EXERCISE PROMPT: Below are entries. Copy exactly the lines running from the line that holds "grey bucket [460,342,504,399]" to the line that holds "phone [390,458,451,523] -> none", with both ends included.

• • • • •

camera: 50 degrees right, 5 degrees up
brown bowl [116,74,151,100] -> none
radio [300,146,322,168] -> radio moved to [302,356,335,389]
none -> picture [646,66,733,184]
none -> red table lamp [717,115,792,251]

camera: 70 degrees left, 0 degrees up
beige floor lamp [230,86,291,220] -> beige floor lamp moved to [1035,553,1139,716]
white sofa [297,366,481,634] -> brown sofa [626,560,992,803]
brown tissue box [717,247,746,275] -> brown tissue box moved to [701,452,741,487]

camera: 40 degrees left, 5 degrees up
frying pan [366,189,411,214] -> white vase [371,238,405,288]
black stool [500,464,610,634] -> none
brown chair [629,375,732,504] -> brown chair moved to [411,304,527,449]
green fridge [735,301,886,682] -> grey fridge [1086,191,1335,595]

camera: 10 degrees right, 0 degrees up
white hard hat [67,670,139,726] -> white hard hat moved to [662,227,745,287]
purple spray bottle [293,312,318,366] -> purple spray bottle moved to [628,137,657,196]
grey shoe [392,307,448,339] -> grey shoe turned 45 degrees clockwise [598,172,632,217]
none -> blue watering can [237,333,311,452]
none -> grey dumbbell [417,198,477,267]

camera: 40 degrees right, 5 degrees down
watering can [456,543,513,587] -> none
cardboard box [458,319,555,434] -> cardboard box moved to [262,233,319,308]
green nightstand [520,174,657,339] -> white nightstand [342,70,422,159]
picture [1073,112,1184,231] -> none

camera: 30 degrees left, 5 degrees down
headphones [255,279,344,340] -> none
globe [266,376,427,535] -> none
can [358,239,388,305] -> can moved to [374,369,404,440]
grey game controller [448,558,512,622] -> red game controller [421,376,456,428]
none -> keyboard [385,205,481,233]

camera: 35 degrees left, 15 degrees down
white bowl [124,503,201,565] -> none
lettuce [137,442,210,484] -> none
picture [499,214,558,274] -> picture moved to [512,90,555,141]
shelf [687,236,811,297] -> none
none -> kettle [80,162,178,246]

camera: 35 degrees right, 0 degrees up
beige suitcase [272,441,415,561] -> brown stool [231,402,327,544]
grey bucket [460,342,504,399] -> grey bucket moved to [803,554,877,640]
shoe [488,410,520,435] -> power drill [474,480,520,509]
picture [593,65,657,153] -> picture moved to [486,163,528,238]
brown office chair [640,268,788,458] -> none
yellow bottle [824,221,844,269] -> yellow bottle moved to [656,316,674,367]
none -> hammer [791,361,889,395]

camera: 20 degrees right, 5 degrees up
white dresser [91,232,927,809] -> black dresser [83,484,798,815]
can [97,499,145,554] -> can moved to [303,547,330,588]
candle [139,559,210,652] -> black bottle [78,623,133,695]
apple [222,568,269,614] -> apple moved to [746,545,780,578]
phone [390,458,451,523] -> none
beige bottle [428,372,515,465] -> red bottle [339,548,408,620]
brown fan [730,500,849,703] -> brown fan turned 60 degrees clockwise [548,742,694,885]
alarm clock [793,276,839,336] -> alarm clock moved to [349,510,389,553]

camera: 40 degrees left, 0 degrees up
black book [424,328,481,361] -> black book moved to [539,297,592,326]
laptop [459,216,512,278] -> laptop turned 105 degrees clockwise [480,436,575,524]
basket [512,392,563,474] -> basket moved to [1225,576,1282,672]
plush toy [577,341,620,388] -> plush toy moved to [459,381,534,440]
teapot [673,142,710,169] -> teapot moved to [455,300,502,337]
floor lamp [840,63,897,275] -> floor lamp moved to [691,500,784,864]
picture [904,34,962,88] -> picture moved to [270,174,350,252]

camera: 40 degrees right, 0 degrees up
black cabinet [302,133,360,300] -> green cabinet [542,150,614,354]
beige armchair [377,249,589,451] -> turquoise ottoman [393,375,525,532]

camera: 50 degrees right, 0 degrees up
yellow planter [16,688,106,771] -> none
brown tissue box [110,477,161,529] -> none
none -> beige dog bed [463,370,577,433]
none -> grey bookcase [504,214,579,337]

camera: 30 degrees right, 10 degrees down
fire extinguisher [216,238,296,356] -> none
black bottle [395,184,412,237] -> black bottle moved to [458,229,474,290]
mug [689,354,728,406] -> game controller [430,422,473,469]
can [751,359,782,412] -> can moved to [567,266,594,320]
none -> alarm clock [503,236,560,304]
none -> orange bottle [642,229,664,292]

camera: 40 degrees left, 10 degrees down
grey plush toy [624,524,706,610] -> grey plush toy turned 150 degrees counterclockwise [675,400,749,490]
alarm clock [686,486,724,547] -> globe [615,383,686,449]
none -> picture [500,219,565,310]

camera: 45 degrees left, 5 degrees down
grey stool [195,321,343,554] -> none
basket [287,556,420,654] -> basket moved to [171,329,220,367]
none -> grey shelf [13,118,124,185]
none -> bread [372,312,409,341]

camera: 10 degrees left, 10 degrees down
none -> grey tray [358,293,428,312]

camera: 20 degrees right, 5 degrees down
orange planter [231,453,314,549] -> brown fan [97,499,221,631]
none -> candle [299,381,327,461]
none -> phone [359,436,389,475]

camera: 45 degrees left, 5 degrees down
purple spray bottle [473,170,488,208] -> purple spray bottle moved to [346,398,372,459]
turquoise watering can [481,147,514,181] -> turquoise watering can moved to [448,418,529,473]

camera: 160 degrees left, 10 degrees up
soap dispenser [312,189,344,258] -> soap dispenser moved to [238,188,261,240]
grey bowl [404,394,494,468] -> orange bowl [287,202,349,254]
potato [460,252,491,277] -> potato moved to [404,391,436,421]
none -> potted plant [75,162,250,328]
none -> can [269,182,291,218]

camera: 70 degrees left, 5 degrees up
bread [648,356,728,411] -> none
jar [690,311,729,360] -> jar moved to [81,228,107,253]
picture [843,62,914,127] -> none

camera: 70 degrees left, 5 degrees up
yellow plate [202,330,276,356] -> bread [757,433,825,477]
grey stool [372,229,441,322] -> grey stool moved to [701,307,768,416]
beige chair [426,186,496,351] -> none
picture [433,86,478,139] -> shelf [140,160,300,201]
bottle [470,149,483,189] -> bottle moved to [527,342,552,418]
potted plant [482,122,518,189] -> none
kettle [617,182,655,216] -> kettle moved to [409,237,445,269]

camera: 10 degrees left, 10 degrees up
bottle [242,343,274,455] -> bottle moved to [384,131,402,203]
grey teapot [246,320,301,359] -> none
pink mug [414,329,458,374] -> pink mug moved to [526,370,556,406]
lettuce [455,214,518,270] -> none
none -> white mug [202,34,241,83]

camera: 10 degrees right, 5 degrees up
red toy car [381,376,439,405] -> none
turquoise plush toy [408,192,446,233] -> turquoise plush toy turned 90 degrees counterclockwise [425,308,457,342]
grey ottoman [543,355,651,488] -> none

• • • • •

RESPONSE TO THE EXERCISE:
grey bucket [460,342,504,399] -> grey bucket moved to [803,554,877,640]
shoe [488,410,520,435] -> power drill [474,480,520,509]
picture [593,65,657,153] -> picture moved to [486,163,528,238]
brown office chair [640,268,788,458] -> none
yellow bottle [824,221,844,269] -> yellow bottle moved to [656,316,674,367]
none -> hammer [791,361,889,395]

camera: 20 degrees right, 5 degrees up
white dresser [91,232,927,809] -> black dresser [83,484,798,815]
can [97,499,145,554] -> can moved to [303,547,330,588]
candle [139,559,210,652] -> black bottle [78,623,133,695]
apple [222,568,269,614] -> apple moved to [746,545,780,578]
phone [390,458,451,523] -> none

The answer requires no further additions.